» Supplied records:

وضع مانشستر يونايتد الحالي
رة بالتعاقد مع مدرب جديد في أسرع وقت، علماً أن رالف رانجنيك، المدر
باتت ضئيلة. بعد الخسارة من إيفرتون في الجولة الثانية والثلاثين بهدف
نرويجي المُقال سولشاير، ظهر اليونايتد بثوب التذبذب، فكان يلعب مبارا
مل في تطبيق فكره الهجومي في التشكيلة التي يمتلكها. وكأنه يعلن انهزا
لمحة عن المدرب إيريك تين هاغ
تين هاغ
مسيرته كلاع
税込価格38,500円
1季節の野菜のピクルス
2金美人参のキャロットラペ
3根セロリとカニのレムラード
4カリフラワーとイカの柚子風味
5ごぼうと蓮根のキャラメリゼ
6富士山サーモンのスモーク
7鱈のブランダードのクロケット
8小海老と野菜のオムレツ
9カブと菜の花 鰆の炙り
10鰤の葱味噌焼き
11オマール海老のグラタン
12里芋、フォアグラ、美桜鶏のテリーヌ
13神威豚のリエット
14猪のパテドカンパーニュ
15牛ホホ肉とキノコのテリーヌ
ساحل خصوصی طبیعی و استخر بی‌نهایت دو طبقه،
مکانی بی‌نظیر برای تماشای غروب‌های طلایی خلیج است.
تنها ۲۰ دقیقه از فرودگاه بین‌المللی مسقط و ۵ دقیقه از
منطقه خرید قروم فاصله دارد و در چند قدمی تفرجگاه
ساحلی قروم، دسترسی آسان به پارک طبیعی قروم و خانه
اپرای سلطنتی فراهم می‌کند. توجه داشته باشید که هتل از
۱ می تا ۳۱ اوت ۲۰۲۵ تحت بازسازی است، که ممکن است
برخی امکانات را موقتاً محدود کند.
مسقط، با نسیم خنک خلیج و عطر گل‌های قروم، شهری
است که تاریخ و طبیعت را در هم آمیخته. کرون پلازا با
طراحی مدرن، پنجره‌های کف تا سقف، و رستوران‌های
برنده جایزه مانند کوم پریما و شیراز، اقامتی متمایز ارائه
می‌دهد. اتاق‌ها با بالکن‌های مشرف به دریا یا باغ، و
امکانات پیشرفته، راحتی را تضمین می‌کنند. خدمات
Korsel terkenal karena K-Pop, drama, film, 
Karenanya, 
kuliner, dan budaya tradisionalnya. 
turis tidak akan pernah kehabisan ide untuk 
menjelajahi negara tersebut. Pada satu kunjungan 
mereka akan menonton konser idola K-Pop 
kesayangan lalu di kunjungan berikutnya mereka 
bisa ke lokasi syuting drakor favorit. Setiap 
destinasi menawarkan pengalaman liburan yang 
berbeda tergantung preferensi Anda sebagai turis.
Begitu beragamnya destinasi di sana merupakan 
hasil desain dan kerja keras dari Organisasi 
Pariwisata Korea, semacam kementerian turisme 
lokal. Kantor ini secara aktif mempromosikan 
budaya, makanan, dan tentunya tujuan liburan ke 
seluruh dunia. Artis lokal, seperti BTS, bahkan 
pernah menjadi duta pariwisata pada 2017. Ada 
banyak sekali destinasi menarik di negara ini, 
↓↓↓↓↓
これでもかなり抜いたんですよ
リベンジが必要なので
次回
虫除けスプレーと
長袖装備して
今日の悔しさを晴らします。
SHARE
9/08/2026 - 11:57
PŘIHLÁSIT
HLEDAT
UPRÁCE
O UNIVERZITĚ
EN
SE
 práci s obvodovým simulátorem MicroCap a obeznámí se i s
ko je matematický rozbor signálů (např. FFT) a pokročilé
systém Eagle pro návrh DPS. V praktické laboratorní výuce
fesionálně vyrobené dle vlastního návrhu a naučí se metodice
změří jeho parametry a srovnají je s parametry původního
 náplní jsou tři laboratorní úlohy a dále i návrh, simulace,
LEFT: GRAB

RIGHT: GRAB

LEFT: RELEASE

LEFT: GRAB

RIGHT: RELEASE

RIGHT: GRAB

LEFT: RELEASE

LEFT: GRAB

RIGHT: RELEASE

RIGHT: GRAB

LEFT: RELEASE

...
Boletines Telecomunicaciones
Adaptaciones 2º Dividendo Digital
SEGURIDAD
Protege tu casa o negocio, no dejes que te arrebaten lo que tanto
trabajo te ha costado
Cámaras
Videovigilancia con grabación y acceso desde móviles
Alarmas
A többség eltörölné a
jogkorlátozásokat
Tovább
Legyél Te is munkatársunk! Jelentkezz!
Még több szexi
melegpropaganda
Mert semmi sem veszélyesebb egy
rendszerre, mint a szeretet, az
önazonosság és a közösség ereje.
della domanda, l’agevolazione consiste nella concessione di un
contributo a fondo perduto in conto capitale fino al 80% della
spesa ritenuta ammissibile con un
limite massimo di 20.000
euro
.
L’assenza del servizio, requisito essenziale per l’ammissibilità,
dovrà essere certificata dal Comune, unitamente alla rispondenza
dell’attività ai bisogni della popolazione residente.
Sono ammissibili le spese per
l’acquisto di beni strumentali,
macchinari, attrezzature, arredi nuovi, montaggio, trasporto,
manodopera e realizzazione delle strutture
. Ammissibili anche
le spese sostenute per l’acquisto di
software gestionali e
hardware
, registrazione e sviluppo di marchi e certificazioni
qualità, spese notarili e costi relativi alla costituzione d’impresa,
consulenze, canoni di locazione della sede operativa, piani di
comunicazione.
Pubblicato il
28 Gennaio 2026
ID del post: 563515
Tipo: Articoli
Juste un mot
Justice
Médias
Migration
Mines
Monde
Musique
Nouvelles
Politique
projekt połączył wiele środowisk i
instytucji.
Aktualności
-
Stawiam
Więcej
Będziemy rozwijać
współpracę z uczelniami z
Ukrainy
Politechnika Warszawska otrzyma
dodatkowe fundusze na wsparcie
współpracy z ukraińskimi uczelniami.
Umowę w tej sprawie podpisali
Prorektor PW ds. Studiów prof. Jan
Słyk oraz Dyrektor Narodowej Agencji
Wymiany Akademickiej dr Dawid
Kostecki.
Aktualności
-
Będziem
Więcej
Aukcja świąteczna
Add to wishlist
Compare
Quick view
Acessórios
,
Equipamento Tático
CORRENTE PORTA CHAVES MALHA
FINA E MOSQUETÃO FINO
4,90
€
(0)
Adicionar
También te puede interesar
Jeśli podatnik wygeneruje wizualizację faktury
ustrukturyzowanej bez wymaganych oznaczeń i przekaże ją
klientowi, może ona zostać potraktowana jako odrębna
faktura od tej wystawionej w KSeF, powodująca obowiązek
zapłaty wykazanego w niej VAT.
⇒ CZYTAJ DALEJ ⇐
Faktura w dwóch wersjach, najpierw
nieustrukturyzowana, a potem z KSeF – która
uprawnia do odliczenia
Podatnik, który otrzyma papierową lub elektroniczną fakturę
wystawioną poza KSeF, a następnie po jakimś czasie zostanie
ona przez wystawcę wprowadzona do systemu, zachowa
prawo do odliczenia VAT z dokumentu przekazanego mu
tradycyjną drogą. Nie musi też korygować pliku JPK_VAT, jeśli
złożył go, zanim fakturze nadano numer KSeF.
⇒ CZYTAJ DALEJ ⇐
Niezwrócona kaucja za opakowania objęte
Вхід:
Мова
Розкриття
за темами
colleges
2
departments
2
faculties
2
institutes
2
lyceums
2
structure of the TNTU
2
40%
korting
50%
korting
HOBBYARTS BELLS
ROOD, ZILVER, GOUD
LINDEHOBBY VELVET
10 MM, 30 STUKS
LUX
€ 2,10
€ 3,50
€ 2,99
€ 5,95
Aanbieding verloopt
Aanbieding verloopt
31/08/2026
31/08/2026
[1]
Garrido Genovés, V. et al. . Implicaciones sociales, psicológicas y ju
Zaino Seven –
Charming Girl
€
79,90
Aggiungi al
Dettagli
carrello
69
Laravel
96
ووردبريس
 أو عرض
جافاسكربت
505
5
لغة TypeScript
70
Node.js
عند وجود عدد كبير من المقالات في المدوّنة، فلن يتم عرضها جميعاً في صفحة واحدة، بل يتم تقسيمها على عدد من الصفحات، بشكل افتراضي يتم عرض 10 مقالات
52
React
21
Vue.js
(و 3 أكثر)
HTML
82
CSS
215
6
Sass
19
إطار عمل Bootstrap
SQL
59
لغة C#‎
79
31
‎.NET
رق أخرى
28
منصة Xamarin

» Exercise objective: Give again exactly, and only, the lines above starting at the one with "contributo a fondo" and ending at the one with "dovrà essere certificata".

» Result for this task:
contributo a fondo perduto in conto capitale fino al 80% della
spesa ritenuta ammissibile con un
limite massimo di 20.000
euro
.
L’assenza del servizio, requisito essenziale per l’ammissibilità,
dovrà essere certificata dal Comune, unitamente alla rispondenza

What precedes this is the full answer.